Sample efficiency in data-driven Model Predictive Control and Reinforcement Learning
Sebastian Peitza, Katharina Biekerb, Jan Stennera, Vikas Chidanandaa, Oliver Wallscheidc, Steven L. Bruntond, Kunihiko Tairae
a | Department of Computer Science, Paderborn University, Paderborn, Germany |
b | Department of Computer Science, LMU Munich, Munich, Germany |
c | Department of Electrical Engineering, Paderborn University, Paderborn, Germany |
d | University of Washington, Seattle, WA, USA |
e | UCLA, Los Angeles, CA, USA |
As in almost every other branch of science, the advances in data science and machine learning have also resulted in improved modeling, simulation and control of nonlinear dynamical systems, prominent examples being autonomous driving or the control of complex chemical processes. However, many of these approaches face the issues that they (1) do not have strong performance guarantees and (2) often tend to be very data hungry. In this presentation, we discuss different approaches to improve the sample efficiency in data-driven feedback control. We address both model predictive control (MPC) as well as reinforcement learning (RL).
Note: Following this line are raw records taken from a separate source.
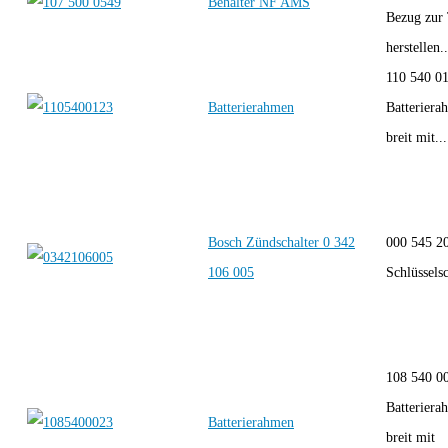
Behälter NF AMS
Bezug zur
herstellen..
110 540 0
Batterierahmen
Batterier
breit mit...
Bosch Zündschalter 0 342
000 545 20
106 005
Schlüsselsc
108 540 0
Batterier
Batterierahmen
breit mit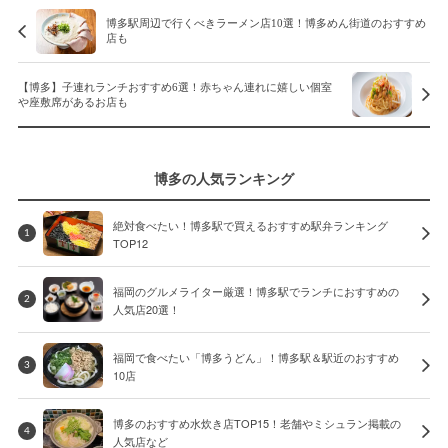
博多駅周辺で行くべきラーメン店10選！博多めん街道のおすすめ
店も
【博多】子連れランチおすすめ6選！赤ちゃん連れに嬉しい個室
や座敷席があるお店も
博多の人気ランキング
絶対食べたい！博多駅で買えるおすすめ駅弁ランキング
1
TOP12
福岡のグルメライター厳選！博多駅でランチにおすすめの
2
人気店20選！
福岡で食べたい「博多うどん」！博多駅＆駅近のおすすめ
3
10店
博多のおすすめ水炊き店TOP15！老舗やミシュラン掲載の
4
人気店など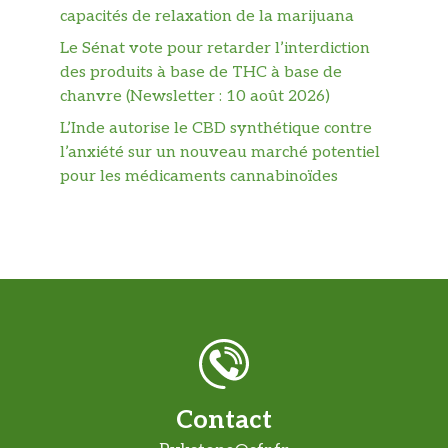
capacités de relaxation de la marijuana
Le Sénat vote pour retarder l’interdiction
des produits à base de THC à base de
chanvre (Newsletter : 10 août 2026)
L’Inde autorise le CBD synthétique contre
l’anxiété sur un nouveau marché potentiel
pour les médicaments cannabinoïdes
Contact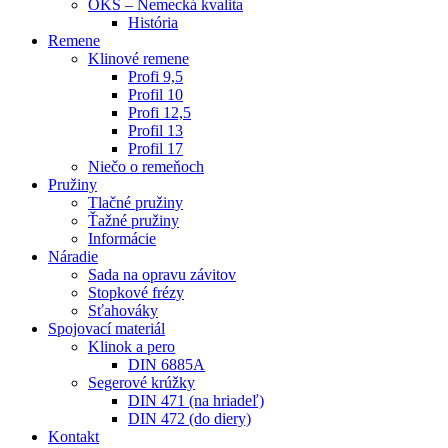
OKS – Nemecká kvalita
História
Remene
Klinové remene
Profi 9,5
Profil 10
Profi 12,5
Profil 13
Profil 17
Niečo o remeňoch
Pružiny
Tlačné pružiny
Ťažné pružiny
Informácie
Náradie
Sada na opravu závitov
Stopkové frézy
Sťahováky
Spojovací materiál
Klinok a pero
DIN 6885A
Segerové krúžky
DIN 471 (na hriadeľ)
DIN 472 (do diery)
Kontakt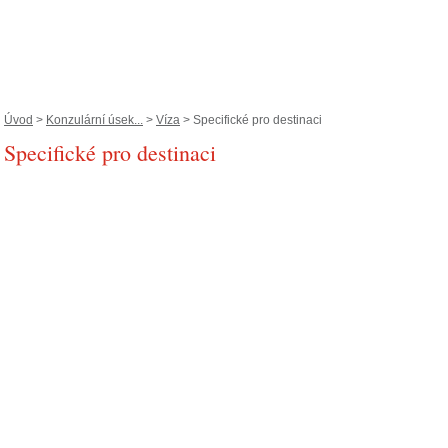
Úvod
>
Konzulární úsek...
>
Víza
> Specifické pro destinaci
Specifické pro destinaci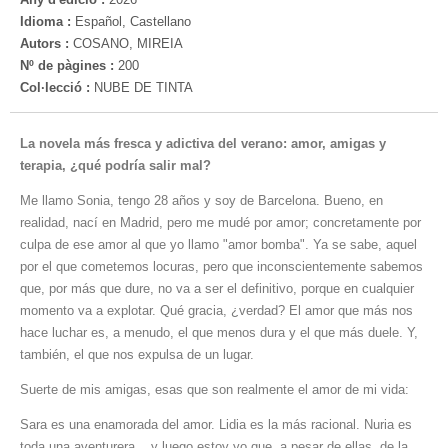
Idioma :
Español, Castellano
Autors :
COSANO, MIREIA
Nº de pàgines :
200
Col·lecció :
NUBE DE TINTA
La novela más fresca y adictiva del verano: amor, amigas y
terapia, ¿qué podría salir mal?
Me llamo Sonia, tengo 28 años y soy de Barcelona. Bueno, en
realidad, nací en Madrid, pero me mudé por amor; concretamente por
culpa de ese amor al que yo llamo "amor bomba". Ya se sabe, aquel
por el que cometemos locuras, pero que inconscientemente sabemos
que, por más que dure, no va a ser el definitivo, porque en cualquier
momento va a explotar. Qué gracia, ¿verdad? El amor que más nos
hace luchar es, a menudo, el que menos dura y el que más duele. Y,
también, el que nos expulsa de un lugar.
Suerte de mis amigas, esas que son realmente el amor de mi vida:
Sara es una enamorada del amor. Lidia es la más racional. Nuria es
toda una aventurera... y luego estoy yo que, a pesar de ellas, de la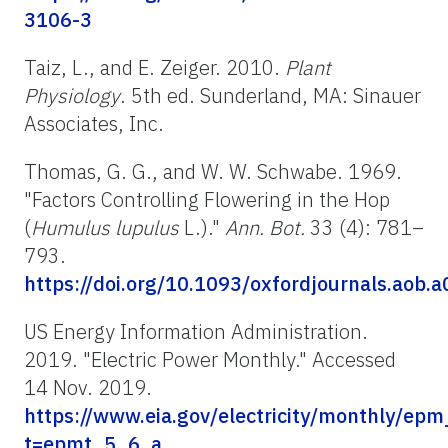
3106-3
Taiz, L., and E. Zeiger. 2010.
Plant
Physiology
. 5th ed. Sunderland, MA: Sinauer
Associates, Inc.
Thomas, G. G., and W. W. Schwabe. 1969.
"Factors Controlling Flowering in the Hop
(
Humulus lupulus
L.)."
An
n. Bot.
33 (4): 781–
793.
https://doi.org/10.1093/oxfordjournals.aob.
US Energy Information Administration.
2019. "Electric Power Monthly." Accessed
14 Nov. 2019.
https://www.eia.gov/electricity/monthly/ep
t=epmt_5_6_a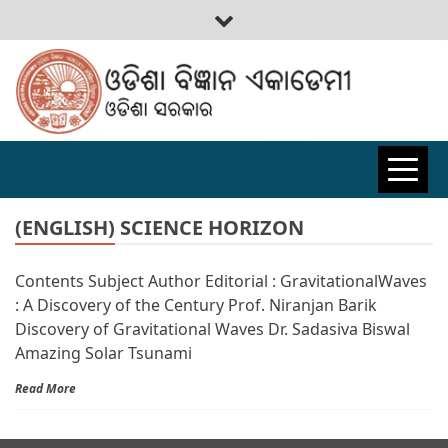
ODISHA
BIGYAN
(ENGLISH) SCIENCE HORIZON
Contents Subject Author Editorial : GravitationalWaves
ACADEMY
: A Discovery of the Century Prof. Niranjan Barik
Discovery of Gravitational Waves Dr. Sadasiva Biswal
Amazing Solar Tsunami
Read More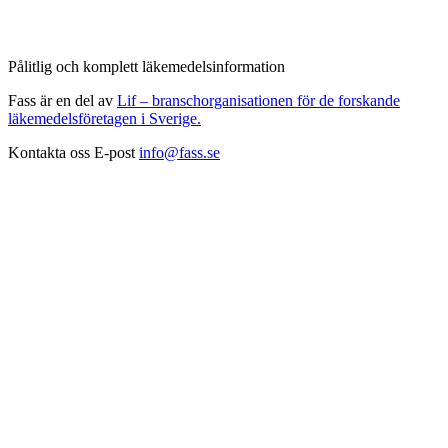
Pålitlig och komplett läkemedelsinformation
Fass är en del av
Lif – branschorganisationen för de forskande
läkemedelsföretagen i Sverige.
Kontakta oss
E-post
info@fass.se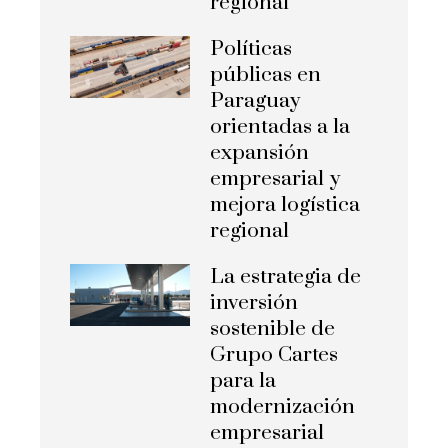
regional
Políticas
públicas en
Paraguay
orientadas a la
expansión
empresarial y
mejora logística
regional
La estrategia de
inversión
sostenible de
Grupo Cartes
para la
modernización
empresarial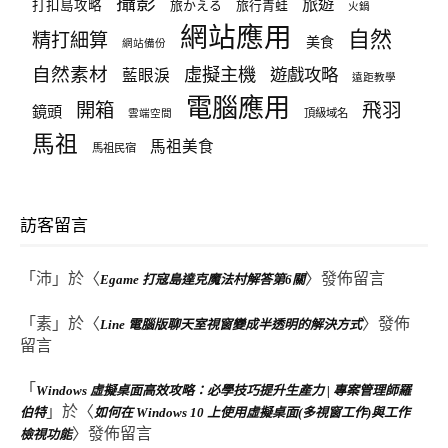
攝影
旅遊
打扣島攻略
旅かえる
旅行青蛙
火鍋
網站應用
自然
精打細算
美食
網站備份
自然素材
虛擬主機
遊戲攻略
藍眼淚
遠距教學
電腦應用
飛羽
開箱
鏡頭
頂級域名
雲端空間
馬祖
馬祖美食
馬祖民宿
訪客留言
「
沛
」於〈
〉發佈留言
Egame 打寇島達克魔法村解答第6關
「
素
」於〈
〉發佈
Line 電腦版聊天室視窗變成半透明的解決方式
留言
「
Windows 虛擬桌面高效攻略：必學技巧提升生產力 | 專案管理師羅
」於〈
伯特
如何在 Windows 10 上使用虛擬桌面(多視窗工作)與工作
〉發佈留言
檢視功能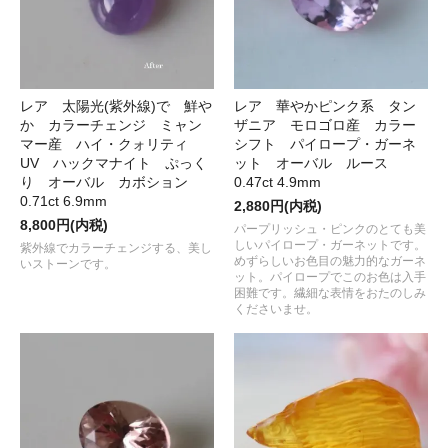
レア 太陽光(紫外線)で 鮮や
レア 華やかピンク系 タン
か カラーチェンジ ミャン
ザニア モロゴロ産 カラー
マー産 ハイ・クォリティ
シフト パイロープ・ガーネ
UV ハックマナイト ぷっく
ット オーバル ルース
り オーバル カボション
0.47ct 4.9mm
0.71ct 6.9mm
2,880円(内税)
8,800円(内税)
パープリッシュ・ピンクのとても美
しいパイロープ・ガーネットです。
紫外線でカラーチェンジする、美し
めずらしいお色目の魅力的なガーネ
いストーンです。
ット。パイロープでこのお色は入手
困難です。繊細な表情をおたのしみ
くださいませ。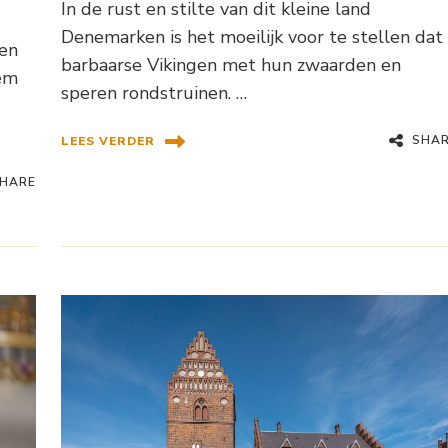
In de rust en stilte van dit kleine land
Denemarken is het moeilijk voor te stellen dat
ken
barbaarse Vikingen met hun zwaarden en
oem
speren rondstruinen. …
SHA
LEES VERDER
HARE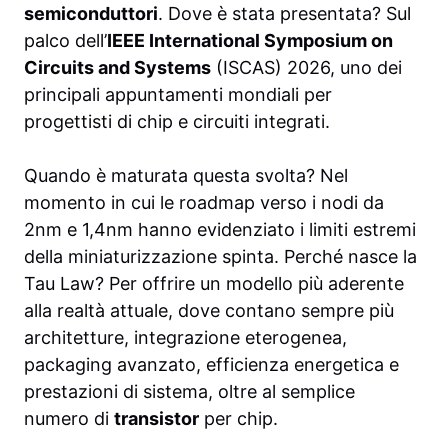
semiconduttori
. Dove è stata presentata? Sul
palco dell’
IEEE International Symposium on
Circuits and Systems
(ISCAS) 2026, uno dei
principali appuntamenti mondiali per
progettisti di chip e circuiti integrati.
Quando è maturata questa svolta? Nel
momento in cui le roadmap verso i nodi da
2nm e 1,4nm hanno evidenziato i limiti estremi
della miniaturizzazione spinta. Perché nasce la
Tau Law? Per offrire un modello più aderente
alla realtà attuale, dove contano sempre più
architetture, integrazione eterogenea,
packaging avanzato, efficienza energetica e
prestazioni di sistema, oltre al semplice
numero di
transistor
per chip.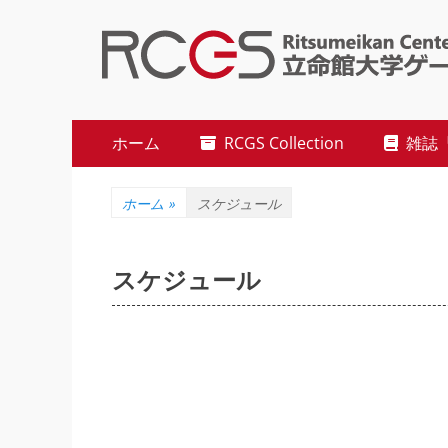
立命館大学ゲーム研究センター
Studies (RCGS)
メ
コ
ホーム
RCGS Collection
雑誌『R
ン
イ
テ
ン
ン
ホーム
»
スケジュール
ツ
メ
へ
ニ
ス
スケジュール
キ
ュ
ッ
ー
プ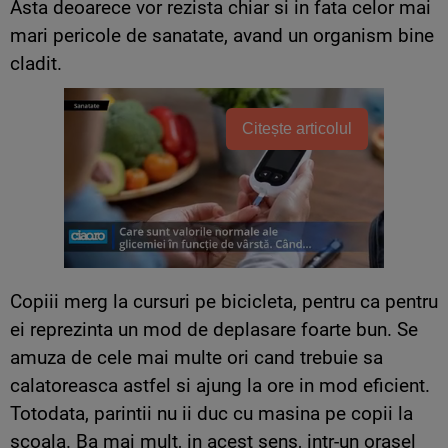
Asta deoarece vor rezista chiar si in fata celor mai
mari pericole de sanatate, avand un organism bine
cladit.
Citește articolul
Copiii merg la cursuri pe bicicleta, pentru ca pentru
ei reprezinta un mod de deplasare foarte bun. Se
amuza de cele mai multe ori cand trebuie sa
calatoreasca astfel si ajung la ore in mod eficient.
Totodata, parintii nu ii duc cu masina pe copii la
scoala. Ba mai mult, in acest sens, intr-un orasel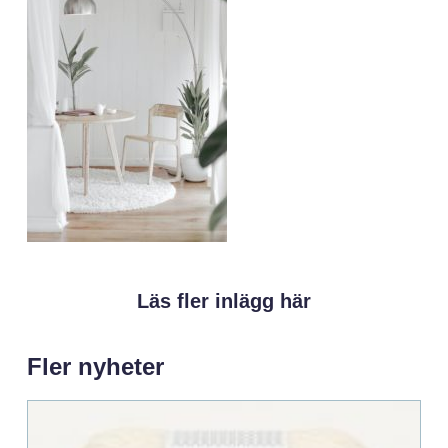
Läs fler inlägg här
Fler nyheter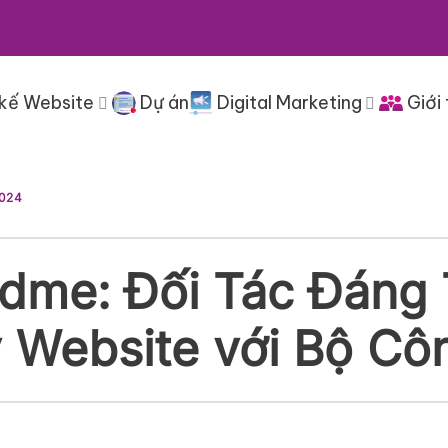
 kế Website
Dự án
Digital Marketing
Giới 
2024
ndme: Đối Tác Đáng 
ý Website với Bộ C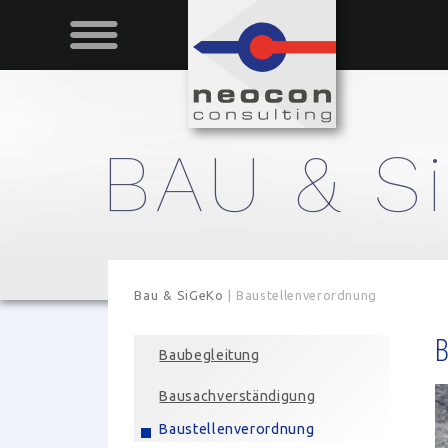
BAU & S
Bau & SiGeKo
|
Baustellenverordnung
Navigation
überspringen
Baubegleitung
Teas
Bausachverständigung
Baus
Baustellenverordnung
?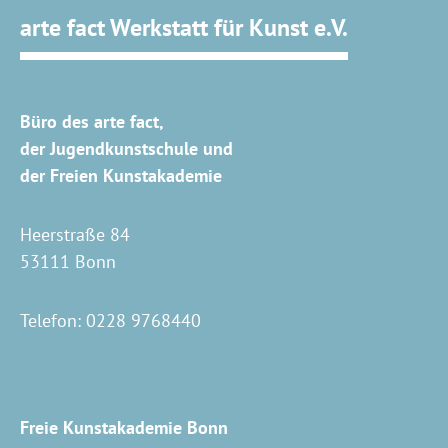
arte fact Werkstatt für Kunst e.V.
Büro des arte fact,
der Jugendkunstschule und
der Freien Kunstakademie
Heerstraße 84
53111 Bonn
Telefon:
0228 9768440
Freie Kunstakademie Bonn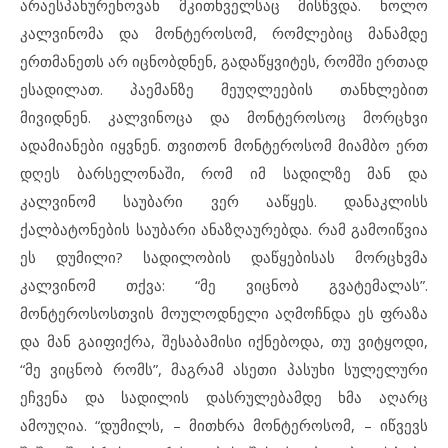
არაესპანურენოვან მკითხველსაც მისწვდა. ხოლო
კალვინომა და მონტეროსომ, რომლებიც მანამდე
ერთმანეთს არ იცნობდნენ, გადაწყვიტეს, რომში ერთად
ესადილათ. პაემანზე მეუღლეების თანხლებით
მივიდნენ.
კალვინოცა და მონტეროსოც მორცხვი
ადამიანები იყვნენ. თვითონ მონტეროსომ მიამბო ერთ
დღეს ბარსელონაში, რომ იმ სადილზე მან და
კალვინომ საუბარი ვერ ააწყეს. დანაკლისს
ქალბატონების საუბარი ანაზღაურებდა.
რამ გამოიწვია
ეს დუმილი? სადილობის დაწყებისას მორცხვმა
კალვინომ თქვა: “მე ვიცნობ გვატემალას”.
მონტეროსოსთვის მოულოდნელი აღმოჩნდა ეს ფრაზა
და
მან გაიფიქრა, შესაბამისი იქნებოდა, თუ ვიტყოდი,
“მე ვიცნობ რომს”, მაგრამ ასეთი პასუხი სულელური
ეჩვენა
და სადილის დასრულებამდე ხმა აღარც
ამოუღია. “დუმილს, – მითხრა მონტეროსომ, – იწვევს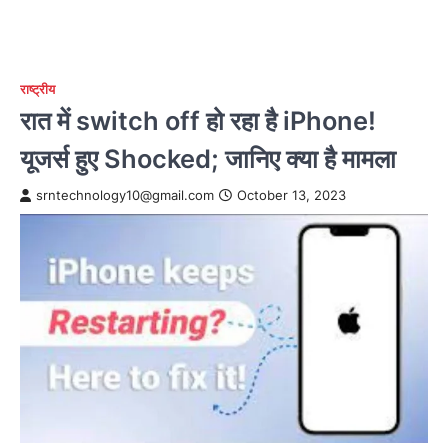
राष्ट्रीय
रात में switch off हो रहा है iPhone!
यूजर्स हुए Shocked; जानिए क्या है मामला
srntechnology10@gmail.com
October 13, 2023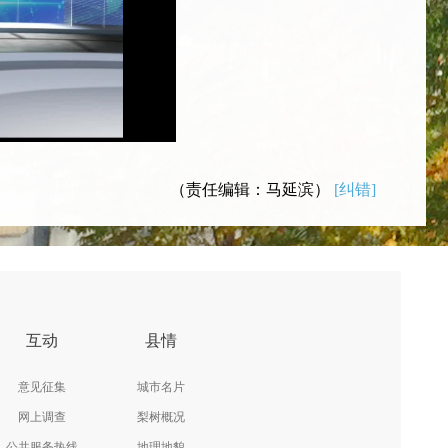
（责任编辑：马延滨）
[纠错]
互动
县情
意见征集
城市名片
网上调查
梨树概况
公共服务热线
地理地貌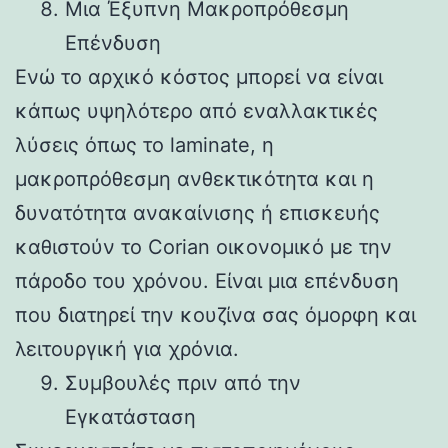
Μια Έξυπνη Μακροπρόθεσμη
Επένδυση
Ενώ το αρχικό κόστος μπορεί να είναι
κάπως υψηλότερο από εναλλακτικές
λύσεις όπως το laminate, η
μακροπρόθεσμη ανθεκτικότητα και η
δυνατότητα ανακαίνισης ή επισκευής
καθιστούν το Corian οικονομικό με την
πάροδο του χρόνου. Είναι μια επένδυση
που διατηρεί την κουζίνα σας όμορφη και
λειτουργική για χρόνια.
Συμβουλές πριν από την
Εγκατάσταση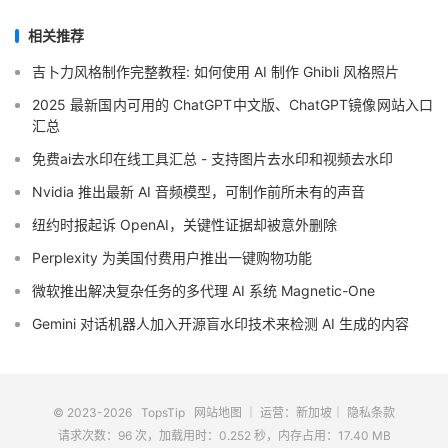
相关推荐
吉卜力风格制作完整教程: 如何使用 AI 制作 Ghibli 风格照片
2025 最新国内可用的 ChatGPT中文版、ChatGPT镜像网站入口
汇总
免费ai去水印在线工具汇总 - 支持图片去水印和视频去水印
Nvidia 推出最新 AI 音频模型，可制作前所未有的声音
纽约时报起诉 OpenAI，关键性证据却被意外删除
Perplexity 为美国付费用户推出一键购物功能
微软推出解决复杂任务的多代理 AI 系统 Magnetic-One
Gemini 对话机器人加入开源盲水印技术来检测 AI 生成的内容
© 2023-2026
TopsTip
网站地图
｜ 运营：新加坡｜
隐私条款
请求次数：96 次，加载用时：0.252 秒，内存占用：17.40 MB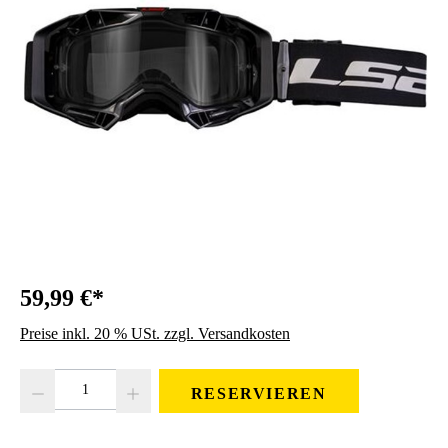
59,99 €*
Preise inkl. 20 % USt. zzgl. Versandkosten
Produkt Anzahl: Gib den gewünschten Wert ein oder benutze die Schaltfläc
RESERVIEREN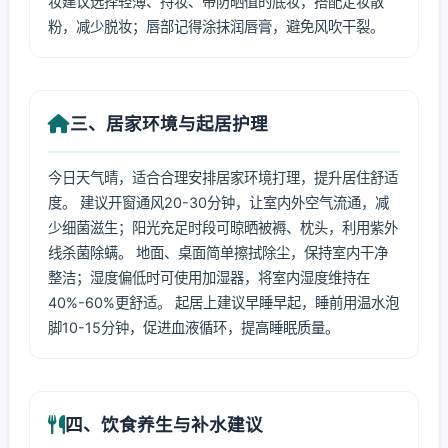
妆建议选择轻薄、持妆、带防晒值的底妆，搭配定妆散
粉，减少脱妆；唇部记得涂抹润唇膏，避免风吹干裂。
三、居家环境与起居护理
今日天气晴，适合合理安排居家环境打理，提升居住舒适
度。 建议开窗通风20-30分钟，让室内外空气流通，减
少细菌滋生；阳光充足时段可晾晒被褥、枕头，利用紫外
线杀菌除螨。 地面、桌面简单擦拭除尘，保持室内干净
整洁；湿度偏低时可使用加湿器，将室内湿度维持在
40%-60%更舒适。 起居上建议早睡早起，睡前用温水泡
脚10-15分钟，促进血液循环，提高睡眠质量。
四、饮食养生与补水建议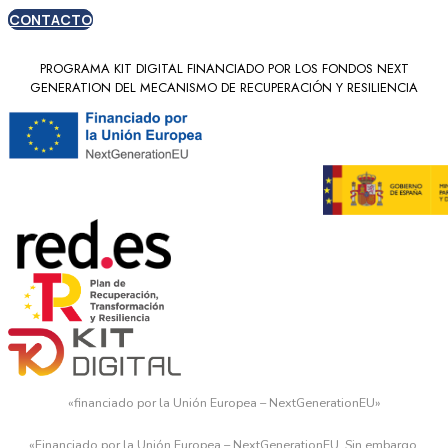
CONTACTO
PROGRAMA KIT DIGITAL FINANCIADO POR LOS FONDOS NEXT
GENERATION DEL MECANISMO DE RECUPERACIÓN Y RESILIENCIA
«financiado por la Unión Europea – NextGenerationEU»
«Financiado por la Unión Europea – NextGenerationEU. Sin embargo,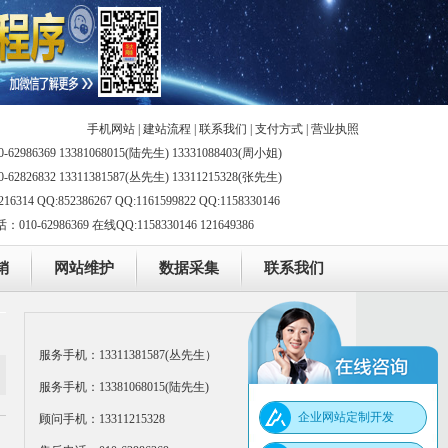
手机网站
|
建站流程
|
联系我们
|
支付方式
|
营业执照
-62986369 13381068015(陆先生) 13331088403(周小姐)
-62826832 13311381587(丛先生) 13311215328(张先生)
216314 QQ:852386267 QQ:1161599822 QQ:1158330146
10-62986369 在线QQ:1158330146 121649386
销
网站维护
数据采集
联系我们
服务手机：13311381587(丛先生）
服务手机：13381068015(陆先生)
企业网站定制开发
顾问手机：13311215328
In MPC, learning an accurate surrogate model is paramount for the performance. Exploiting techniques from mixed-integer control, we show that one can leverage performance guarantees of autonomous systems — which have been studied much more extensively — to obtain related error bounds for control problems. In RL, we address both the usage of surrogate models as well as the exploitation of system symmetries to improve sample efficiency. We demonstrate our findings using several example systems governed by partial differential equations.